注意一点，如变量名所述，bio_list_on_stack在栈上，所以它的作用域是本层栈之上的函数运行，也就是说，它起作用的范围是当前这个bio在block device stack上的传递。当前进程current会在第0层generic_make_request返回之前，再发送bio吗？应该不会。如果会，那么就会产生另一个generic_make_request栈，但current->bio_list指向另外一个栈上的bio_list_on_stack。

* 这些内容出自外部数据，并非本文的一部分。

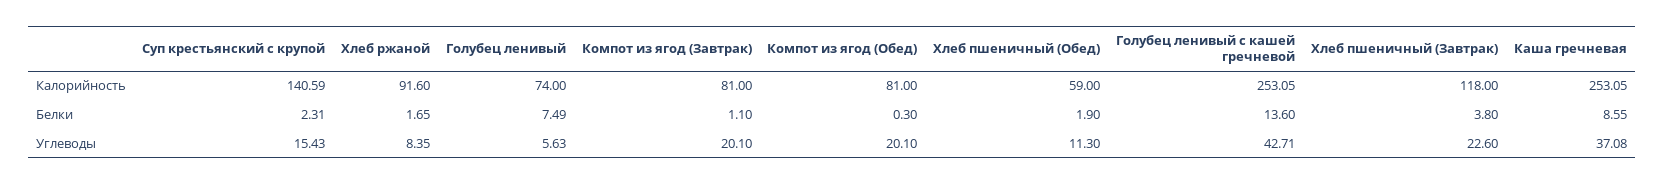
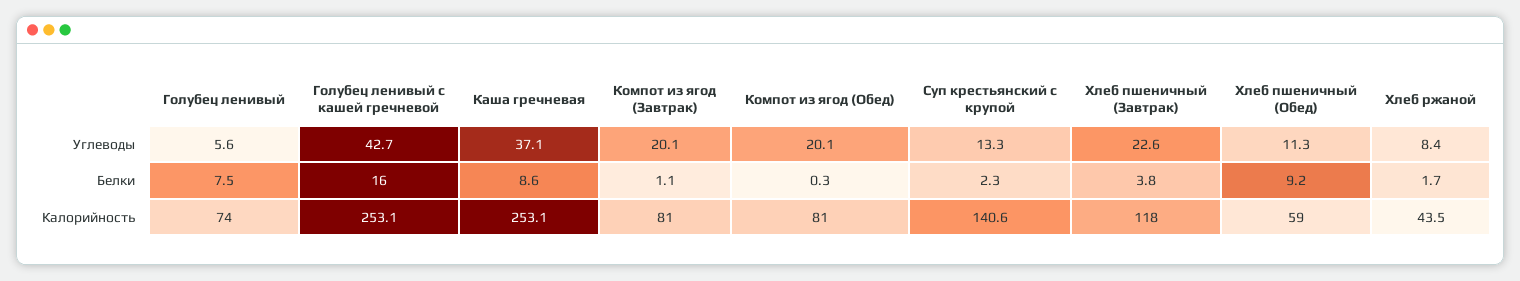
Хлеб ржаной, Калорийность: 91.6 -> 43.5
Хлеб пшеничный (Обед), Белки: 1.9 -> 9.2
Голубец ленивый с кашей гречневой, Белки: 13.6 -> 16
Суп крестьянский с крупой, Углеводы: 15.43 -> 13.3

看generic_make_request的代码（内核版本是3.19.8）：

void generic_make_request(struct bio *bio)
{
    struct bio_list bio_list_on_stack;

    if (!generic_make_request_checks(bio))
        return;

    /*
     * We only want one ->make_request_fn to be active at a time, else
     * stack usage with stacked devices could be a problem.  So use
     * current->bio_list to keep a list of requests submited by a
     * make_request_fn function.  current->bio_list is also used as a
     * flag to say if generic_make_request is currently active in this
     * task or not.  If it is NULL, then no make_request is active.  If
     * it is non-NULL, then a make_request is active, and new requests
     * should be added at the tail
     */
    if (current->bio_list) {     //point-1
        bio_list_add(current->bio_list, bio);
        return;
    }

    /* following loop may be a bit non-obvious, and so deserves some
     * explanation.
     * Before entering the loop, bio->bi_next is NULL (as all callers
     * ensure that) so we have a list with a single bio.
     * We pretend that we have just taken it off a longer list, so
     * we assign bio_list to a pointer to the bio_list_on_stack,
     * thus initialising the bio_list of new bios to be
     * added.  ->make_request() may indeed add some more bios
     * through a recursive call to generic_make_request.  If it
     * did, we find a non-NULL value in bio_list and re-enter the loop
     * from the top.  In this case we really did just take the bio
     * of the top of the list (no pretending) and so remove it from
     * bio_list, and call into ->make_request() again.
     */
    BUG_ON(bio->bi_next);
    bio_list_init(&bio_list_on_stack);
    current->bio_list = &bio_list_on_stack;     //point-2
    do {
        struct request_queue *q = bdev_get_queue(bio->bi_bdev);
        q->make_request_fn(q, bio);
        bio = bio_list_pop(current->bio_list);  //point-3
    } while (bio);
    current->bio_list = NULL; /* deactivate */
}

这段代码有很多注释，结合上面我们的介绍，就比较容易理解了。若不了解block device stack和generic_make_request的递归，就会有这样的疑惑：point-2处把current->bio_list初始化为一个空的list，point-3处bio_list_pop必然会失败，又何须一个do-while循环呢？

我们用systeamtap抓一个栈看看。

首先，有一个设备/dev/sdb，把它分为3个分区，然后通过lvm创建逻辑卷。这么做的目的在于构造block device stack。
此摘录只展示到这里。